Items listed in a dataset
★ ★ ★ ★ ★ ★ ★
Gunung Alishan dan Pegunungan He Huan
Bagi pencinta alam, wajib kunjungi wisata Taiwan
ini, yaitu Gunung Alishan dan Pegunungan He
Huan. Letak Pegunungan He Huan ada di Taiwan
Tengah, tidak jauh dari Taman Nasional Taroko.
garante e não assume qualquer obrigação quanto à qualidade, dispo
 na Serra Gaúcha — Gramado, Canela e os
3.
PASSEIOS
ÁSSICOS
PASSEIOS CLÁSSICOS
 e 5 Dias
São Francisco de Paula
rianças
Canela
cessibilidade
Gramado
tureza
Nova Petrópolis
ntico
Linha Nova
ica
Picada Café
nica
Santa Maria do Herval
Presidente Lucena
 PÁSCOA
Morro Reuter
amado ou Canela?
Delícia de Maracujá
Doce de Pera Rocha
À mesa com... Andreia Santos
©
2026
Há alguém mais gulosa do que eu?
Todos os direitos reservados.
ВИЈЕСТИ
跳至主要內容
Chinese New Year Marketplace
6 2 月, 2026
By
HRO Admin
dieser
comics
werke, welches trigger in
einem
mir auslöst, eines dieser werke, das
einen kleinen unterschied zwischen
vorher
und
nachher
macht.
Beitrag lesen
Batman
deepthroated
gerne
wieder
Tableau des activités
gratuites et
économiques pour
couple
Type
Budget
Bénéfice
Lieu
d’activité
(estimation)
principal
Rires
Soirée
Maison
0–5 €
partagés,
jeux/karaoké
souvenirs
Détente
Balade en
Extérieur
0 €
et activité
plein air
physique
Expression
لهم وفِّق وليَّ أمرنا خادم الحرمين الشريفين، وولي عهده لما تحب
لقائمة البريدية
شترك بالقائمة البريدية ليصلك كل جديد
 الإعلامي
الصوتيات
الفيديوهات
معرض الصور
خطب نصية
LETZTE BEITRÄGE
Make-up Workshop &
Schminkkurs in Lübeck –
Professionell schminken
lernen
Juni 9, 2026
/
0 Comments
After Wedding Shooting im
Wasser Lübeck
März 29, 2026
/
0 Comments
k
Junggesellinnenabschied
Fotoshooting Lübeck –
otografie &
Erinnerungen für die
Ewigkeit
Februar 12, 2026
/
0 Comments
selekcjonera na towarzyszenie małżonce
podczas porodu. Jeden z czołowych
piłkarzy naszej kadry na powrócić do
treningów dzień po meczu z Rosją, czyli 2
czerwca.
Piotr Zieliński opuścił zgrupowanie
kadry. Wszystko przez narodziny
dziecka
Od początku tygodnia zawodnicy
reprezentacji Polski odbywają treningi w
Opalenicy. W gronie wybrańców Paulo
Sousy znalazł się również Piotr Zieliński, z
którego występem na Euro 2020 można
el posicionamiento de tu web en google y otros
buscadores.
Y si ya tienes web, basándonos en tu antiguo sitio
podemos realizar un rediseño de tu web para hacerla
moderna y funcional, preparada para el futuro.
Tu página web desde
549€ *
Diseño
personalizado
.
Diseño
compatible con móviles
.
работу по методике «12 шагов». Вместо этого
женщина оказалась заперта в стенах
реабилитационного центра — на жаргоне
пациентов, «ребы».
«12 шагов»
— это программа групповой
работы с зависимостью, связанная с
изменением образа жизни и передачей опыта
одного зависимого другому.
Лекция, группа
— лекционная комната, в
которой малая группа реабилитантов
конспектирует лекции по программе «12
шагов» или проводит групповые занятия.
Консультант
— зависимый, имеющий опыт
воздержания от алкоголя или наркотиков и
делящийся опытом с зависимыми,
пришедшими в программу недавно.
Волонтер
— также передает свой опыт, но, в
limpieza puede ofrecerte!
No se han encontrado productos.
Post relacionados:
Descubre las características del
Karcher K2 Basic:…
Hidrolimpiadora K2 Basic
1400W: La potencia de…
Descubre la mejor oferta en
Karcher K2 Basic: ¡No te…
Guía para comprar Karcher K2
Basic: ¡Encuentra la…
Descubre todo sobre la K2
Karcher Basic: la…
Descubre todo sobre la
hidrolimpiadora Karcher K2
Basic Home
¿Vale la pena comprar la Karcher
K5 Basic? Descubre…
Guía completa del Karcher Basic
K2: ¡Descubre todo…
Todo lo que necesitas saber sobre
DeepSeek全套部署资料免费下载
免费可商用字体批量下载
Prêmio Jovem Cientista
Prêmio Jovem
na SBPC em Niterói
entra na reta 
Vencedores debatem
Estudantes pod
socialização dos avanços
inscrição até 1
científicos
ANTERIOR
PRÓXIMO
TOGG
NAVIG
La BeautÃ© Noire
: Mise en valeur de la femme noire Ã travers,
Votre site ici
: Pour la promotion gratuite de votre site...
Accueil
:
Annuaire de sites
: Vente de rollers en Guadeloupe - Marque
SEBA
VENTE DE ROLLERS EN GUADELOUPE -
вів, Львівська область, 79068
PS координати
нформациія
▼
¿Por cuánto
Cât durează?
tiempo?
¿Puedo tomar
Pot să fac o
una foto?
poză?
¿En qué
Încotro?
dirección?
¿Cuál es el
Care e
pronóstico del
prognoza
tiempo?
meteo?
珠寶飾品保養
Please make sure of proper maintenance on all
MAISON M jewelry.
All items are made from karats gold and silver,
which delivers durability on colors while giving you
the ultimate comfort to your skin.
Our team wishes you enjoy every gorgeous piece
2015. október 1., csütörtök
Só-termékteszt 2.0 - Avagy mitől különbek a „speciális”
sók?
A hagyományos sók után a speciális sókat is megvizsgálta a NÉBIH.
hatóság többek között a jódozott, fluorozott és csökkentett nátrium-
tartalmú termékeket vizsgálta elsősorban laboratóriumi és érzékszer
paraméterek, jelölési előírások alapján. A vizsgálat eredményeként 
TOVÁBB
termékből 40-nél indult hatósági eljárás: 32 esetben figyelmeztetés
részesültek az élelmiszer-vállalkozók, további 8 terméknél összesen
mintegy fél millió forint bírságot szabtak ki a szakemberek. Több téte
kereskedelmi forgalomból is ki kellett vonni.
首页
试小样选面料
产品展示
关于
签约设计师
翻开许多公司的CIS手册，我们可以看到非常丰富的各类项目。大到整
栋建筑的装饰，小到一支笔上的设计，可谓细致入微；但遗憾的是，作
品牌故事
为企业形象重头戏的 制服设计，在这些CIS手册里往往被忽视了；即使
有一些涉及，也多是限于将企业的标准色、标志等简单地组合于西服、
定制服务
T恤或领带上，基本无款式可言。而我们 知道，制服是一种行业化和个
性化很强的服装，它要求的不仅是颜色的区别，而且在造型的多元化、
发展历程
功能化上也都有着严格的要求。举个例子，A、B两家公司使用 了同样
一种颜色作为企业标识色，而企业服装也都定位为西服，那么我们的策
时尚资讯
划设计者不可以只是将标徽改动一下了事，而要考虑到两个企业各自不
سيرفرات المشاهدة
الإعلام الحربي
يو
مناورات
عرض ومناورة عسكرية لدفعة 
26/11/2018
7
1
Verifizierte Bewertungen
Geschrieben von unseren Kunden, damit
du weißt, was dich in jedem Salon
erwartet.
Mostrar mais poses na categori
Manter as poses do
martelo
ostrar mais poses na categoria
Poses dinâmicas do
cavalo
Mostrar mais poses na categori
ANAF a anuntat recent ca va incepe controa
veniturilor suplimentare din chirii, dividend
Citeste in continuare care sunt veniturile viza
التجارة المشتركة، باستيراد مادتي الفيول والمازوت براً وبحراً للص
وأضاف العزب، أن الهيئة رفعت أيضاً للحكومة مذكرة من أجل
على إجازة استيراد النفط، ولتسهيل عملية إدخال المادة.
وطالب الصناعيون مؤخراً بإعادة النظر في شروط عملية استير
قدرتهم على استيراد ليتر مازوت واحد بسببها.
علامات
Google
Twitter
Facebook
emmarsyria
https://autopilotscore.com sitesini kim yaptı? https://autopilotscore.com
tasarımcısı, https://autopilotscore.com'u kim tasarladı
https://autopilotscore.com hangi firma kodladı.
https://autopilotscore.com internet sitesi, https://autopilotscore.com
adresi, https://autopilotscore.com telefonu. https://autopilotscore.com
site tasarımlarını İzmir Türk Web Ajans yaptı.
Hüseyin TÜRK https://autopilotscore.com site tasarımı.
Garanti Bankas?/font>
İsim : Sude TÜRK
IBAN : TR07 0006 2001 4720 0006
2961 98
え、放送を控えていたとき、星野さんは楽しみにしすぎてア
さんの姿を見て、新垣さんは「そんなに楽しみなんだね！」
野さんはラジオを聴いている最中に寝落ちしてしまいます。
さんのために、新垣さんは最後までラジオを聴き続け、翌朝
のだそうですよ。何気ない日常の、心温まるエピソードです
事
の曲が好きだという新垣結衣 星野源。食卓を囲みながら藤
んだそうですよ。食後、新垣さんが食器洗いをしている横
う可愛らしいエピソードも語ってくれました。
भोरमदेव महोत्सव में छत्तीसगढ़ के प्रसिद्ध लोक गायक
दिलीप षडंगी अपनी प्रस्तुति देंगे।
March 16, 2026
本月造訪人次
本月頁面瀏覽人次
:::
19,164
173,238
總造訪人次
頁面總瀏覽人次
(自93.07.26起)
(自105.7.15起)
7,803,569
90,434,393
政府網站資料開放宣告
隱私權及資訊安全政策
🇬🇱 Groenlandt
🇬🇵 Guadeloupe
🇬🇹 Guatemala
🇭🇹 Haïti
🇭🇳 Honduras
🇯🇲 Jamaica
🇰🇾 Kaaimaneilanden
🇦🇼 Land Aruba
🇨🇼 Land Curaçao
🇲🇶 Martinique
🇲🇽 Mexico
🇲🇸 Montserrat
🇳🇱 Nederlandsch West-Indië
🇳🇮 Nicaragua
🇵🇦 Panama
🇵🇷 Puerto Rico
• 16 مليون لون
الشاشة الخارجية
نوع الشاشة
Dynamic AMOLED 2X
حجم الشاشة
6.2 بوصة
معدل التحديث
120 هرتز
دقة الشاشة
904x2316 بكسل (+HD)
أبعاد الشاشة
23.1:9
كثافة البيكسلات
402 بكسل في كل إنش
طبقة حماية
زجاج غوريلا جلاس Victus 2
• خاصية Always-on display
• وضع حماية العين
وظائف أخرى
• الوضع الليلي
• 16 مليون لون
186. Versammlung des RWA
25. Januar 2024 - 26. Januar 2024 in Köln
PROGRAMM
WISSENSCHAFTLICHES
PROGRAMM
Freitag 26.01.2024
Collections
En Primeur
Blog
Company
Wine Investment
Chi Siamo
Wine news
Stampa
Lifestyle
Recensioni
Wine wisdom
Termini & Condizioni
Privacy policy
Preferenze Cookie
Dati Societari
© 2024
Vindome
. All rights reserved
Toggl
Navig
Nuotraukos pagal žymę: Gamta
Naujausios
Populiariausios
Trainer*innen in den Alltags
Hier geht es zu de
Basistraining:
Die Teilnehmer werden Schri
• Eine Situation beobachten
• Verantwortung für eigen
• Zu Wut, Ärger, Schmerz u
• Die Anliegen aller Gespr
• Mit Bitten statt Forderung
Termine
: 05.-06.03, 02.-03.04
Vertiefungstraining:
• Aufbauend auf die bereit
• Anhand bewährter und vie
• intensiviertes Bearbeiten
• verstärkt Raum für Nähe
★ ★ ★ ★ ★ ★ ★
## Work order:
Using the data above, reproduce exactly the lines between those holding "İsim : Sude TÜRK" and "भोरमदेव महोत्सव में", inclusive, and no others.

## Written answer:
İsim : Sude TÜRK
IBAN : TR07 0006 2001 4720 0006
2961 98
え、放送を控えていたとき、星野さんは楽しみにしすぎてア
さんの姿を見て、新垣さんは「そんなに楽しみなんだね！」
野さんはラジオを聴いている最中に寝落ちしてしまいます。
さんのために、新垣さんは最後までラジオを聴き続け、翌朝
のだそうですよ。何気ない日常の、心温まるエピソードです
事
の曲が好きだという新垣結衣 星野源。食卓を囲みながら藤
んだそうですよ。食後、新垣さんが食器洗いをしている横
う可愛らしいエピソードも語ってくれました。
भोरमदेव महोत्सव में छत्तीसगढ़ के प्रसिद्ध लोक गायक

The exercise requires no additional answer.